(Data supplied begins)

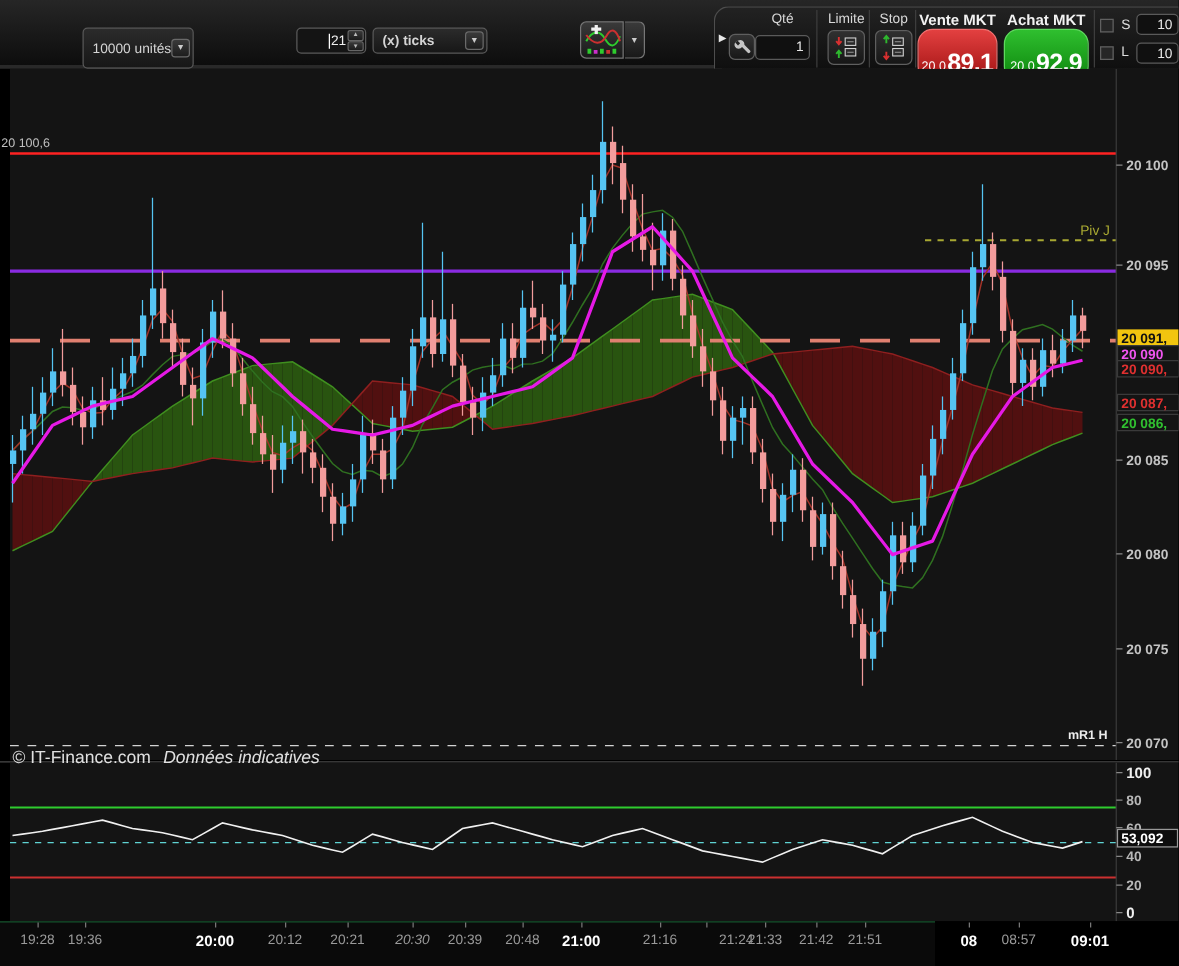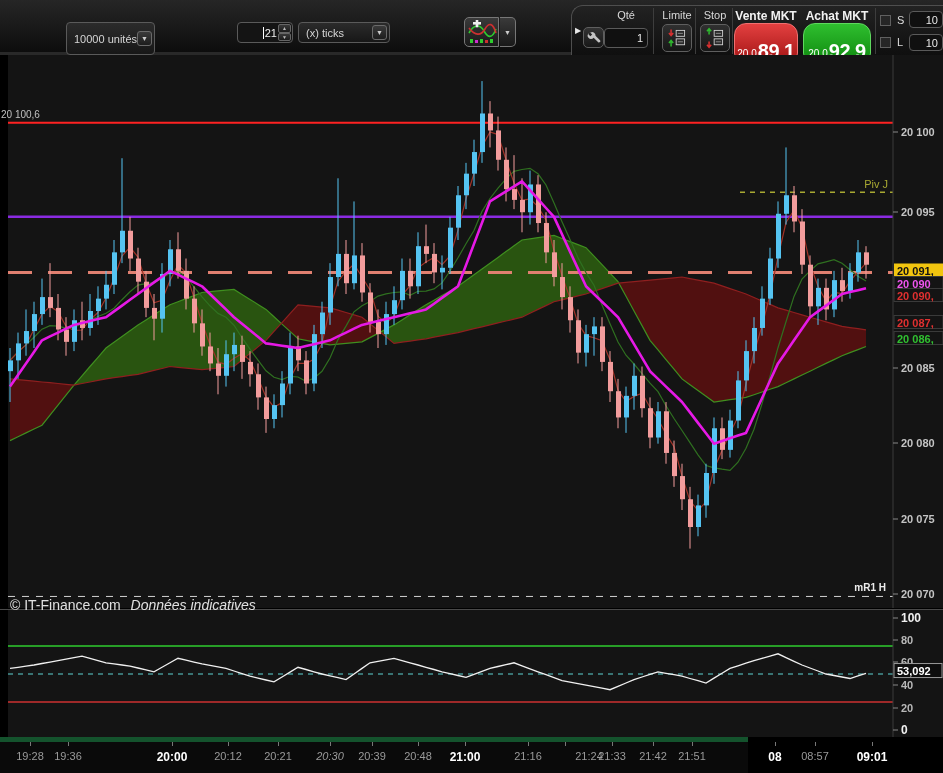--- a/index.html
+++ b/index.html
@@ -10,21 +10,21 @@
   .toolbar { position:absolute; left:0; top:0; width:943px; height:55px;
     background:linear-gradient(#262626,#0d0d0d); border-bottom:3px solid #292929; }
   .ctl { position:absolute; }
   .select { background:linear-gradient(#2b2b2b,#171717); border:1px solid #5a5a5a;
     border-radius:4px; color:#d5d5d5; font-size:11px; display:flex; align-items:center; }
   .ctl-text { padding-left:7px; flex:1; white-space:nowrap; }
   .dd-box { width:15px; height:15px; margin-right:2px; border:1px solid #6a6a6a; border-radius:3px;
     background:linear-gradient(#3a3a3a,#1d1d1d); color:#ccc; font-size:7px;
     display:flex; align-items:center; justify-content:center; flex:none; }
   .units { left:66px; top:22px; width:89px; height:33px; }
-  .ticksunit { left:298px; top:22px; width:92px; height:21px; }
+  .ticksunit { left:298px; top:22px; width:92px; height:21px;font-weight:bold; }
   .numbox { left:237px; top:22px; width:56px; height:21px; background:#141414;
     border:1px solid #5a5a5a; border-radius:4px; display:flex; align-items:center;
     justify-content:flex-end; padding-right:15px; color:#eee; font-size:11px; }
   .caret { width:1px; height:12px; background:#fff; margin-right:1px; }
   .spin { position:absolute; right:1px; top:1px; width:13px; height:17px;
     display:flex; flex-direction:column; }
   .sp { flex:1; border:1px solid #666; background:linear-gradient(#383838,#1c1c1c);
     color:#bbb; font-size:5px; display:flex; align-items:center; justify-content:center;
     border-radius:2px; }
   .chartstyle { left:464px; top:17px; width:35px; height:30px; border:1px solid #777;
@@ -75,21 +75,21 @@
   .lf { left:337px; top:28px; width:34px; height:17px; }
 
   
   .chart-area { position:absolute; left:0; top:55px; width:943px; height:553px; }
   .credit { position:absolute; left:10px; top:597px; height:12px; font-size:14px;
     color:#e0e0e0; white-space:nowrap; z-index:5; }
   .credit .c2 { font-style:italic; margin-left:6px; }
   .hsep { position:absolute; left:0; top:609px; width:943px; height:1px; background:#4a4a4a; }
   .rsi-area { position:absolute; left:0; top:610px; width:943px; height:127px; }
   .time-axis { position:absolute; left:0; top:737px; width:748px; height:36px;
-    background:#0a0a0a; border-top:5px solid #14532d; }
+    background:#0a0a0a; border-top:1px solid #14532d; }
   .t-label { position:absolute; top:8px; transform:translateX(-50%); font-size:11px; color:#9a9a9a; white-space:nowrap; }
   .t-label.b { color:#fff; font-weight:bold; font-size:12px; }
   .t-tick { position:absolute; top:0; width:1px; height:4px; background:#777; }
   svg text { font-family:"Liberation Sans", sans-serif; }
 </style>
 </head>
 <body>
 
 <div class="toolbar">
   <div class="ctl select units">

(Data supplied ends)

__Activity__: Find the lines in the data that hold the word "class". Reply with how many there are and nothing more.

__Exercise response__: 2